### Exercise aim:
Could you repeat, word for word, only the stretch of the records below from the line containing "பண்டோரா எனும் ஒரு" through the line containing "ஆபத்துகளையும் தன்னுள்ளே அடக்கி"?

Exercise inputs Start Marker

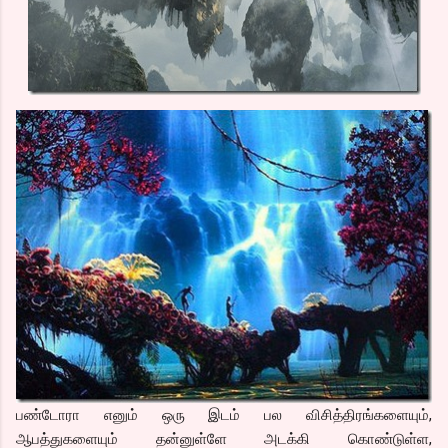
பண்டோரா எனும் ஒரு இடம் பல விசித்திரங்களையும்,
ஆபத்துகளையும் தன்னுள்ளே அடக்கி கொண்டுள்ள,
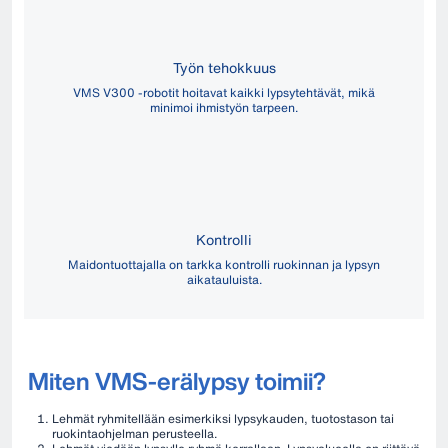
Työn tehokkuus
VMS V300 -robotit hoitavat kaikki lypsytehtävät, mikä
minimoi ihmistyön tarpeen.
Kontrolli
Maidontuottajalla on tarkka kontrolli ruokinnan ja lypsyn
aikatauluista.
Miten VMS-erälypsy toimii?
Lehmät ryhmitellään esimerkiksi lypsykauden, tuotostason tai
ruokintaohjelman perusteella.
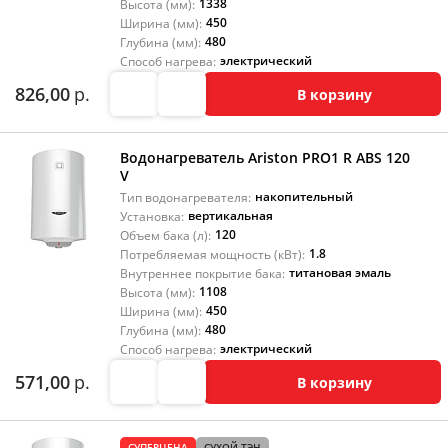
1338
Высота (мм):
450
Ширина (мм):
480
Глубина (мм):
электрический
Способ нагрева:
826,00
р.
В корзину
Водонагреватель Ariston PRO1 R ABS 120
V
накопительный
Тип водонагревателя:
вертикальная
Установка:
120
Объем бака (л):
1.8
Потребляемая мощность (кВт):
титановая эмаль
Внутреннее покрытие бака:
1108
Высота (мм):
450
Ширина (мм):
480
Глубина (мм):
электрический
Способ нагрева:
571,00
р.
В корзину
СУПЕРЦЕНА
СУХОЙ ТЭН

Exercise inputs End Marker
Exercise inputs Start Marker

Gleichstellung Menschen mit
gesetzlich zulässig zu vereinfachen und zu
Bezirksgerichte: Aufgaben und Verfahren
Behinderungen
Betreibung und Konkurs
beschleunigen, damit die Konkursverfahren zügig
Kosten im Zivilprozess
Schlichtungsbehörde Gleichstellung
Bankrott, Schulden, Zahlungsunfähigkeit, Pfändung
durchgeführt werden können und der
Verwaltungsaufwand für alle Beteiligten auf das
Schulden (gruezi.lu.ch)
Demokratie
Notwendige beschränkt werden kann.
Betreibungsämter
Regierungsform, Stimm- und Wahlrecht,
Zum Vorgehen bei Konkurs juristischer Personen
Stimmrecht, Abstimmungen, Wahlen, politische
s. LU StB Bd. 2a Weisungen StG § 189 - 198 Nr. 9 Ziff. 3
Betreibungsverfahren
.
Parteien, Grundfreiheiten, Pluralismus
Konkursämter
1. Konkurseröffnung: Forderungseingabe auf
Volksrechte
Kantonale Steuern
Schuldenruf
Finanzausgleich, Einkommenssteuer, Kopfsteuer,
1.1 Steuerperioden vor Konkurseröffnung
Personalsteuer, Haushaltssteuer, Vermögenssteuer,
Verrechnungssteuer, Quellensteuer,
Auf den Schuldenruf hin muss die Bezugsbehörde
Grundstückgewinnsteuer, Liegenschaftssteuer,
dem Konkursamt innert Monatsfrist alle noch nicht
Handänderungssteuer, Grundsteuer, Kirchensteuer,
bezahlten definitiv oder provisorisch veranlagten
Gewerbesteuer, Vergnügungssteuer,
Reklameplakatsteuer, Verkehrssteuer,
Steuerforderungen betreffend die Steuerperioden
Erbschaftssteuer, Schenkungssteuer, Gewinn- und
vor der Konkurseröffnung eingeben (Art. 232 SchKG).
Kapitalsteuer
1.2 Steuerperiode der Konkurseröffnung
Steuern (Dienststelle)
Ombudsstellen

Exercise inputs End Marker
Exercise inputs Start Marker

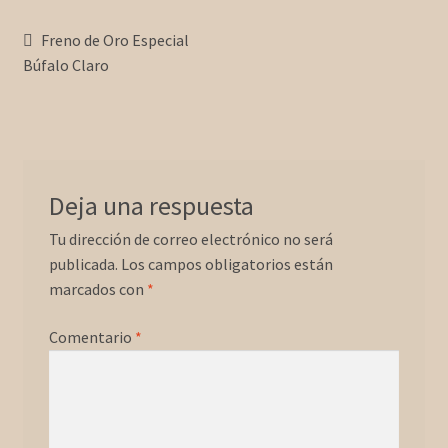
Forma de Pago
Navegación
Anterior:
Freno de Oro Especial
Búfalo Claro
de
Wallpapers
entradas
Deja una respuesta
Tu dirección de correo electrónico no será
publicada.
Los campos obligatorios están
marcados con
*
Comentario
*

Exercise inputs End Marker

### Exercise solution:
பண்டோரா எனும் ஒரு இடம் பல விசித்திரங்களையும்,
ஆபத்துகளையும் தன்னுள்ளே அடக்கி கொண்டுள்ள,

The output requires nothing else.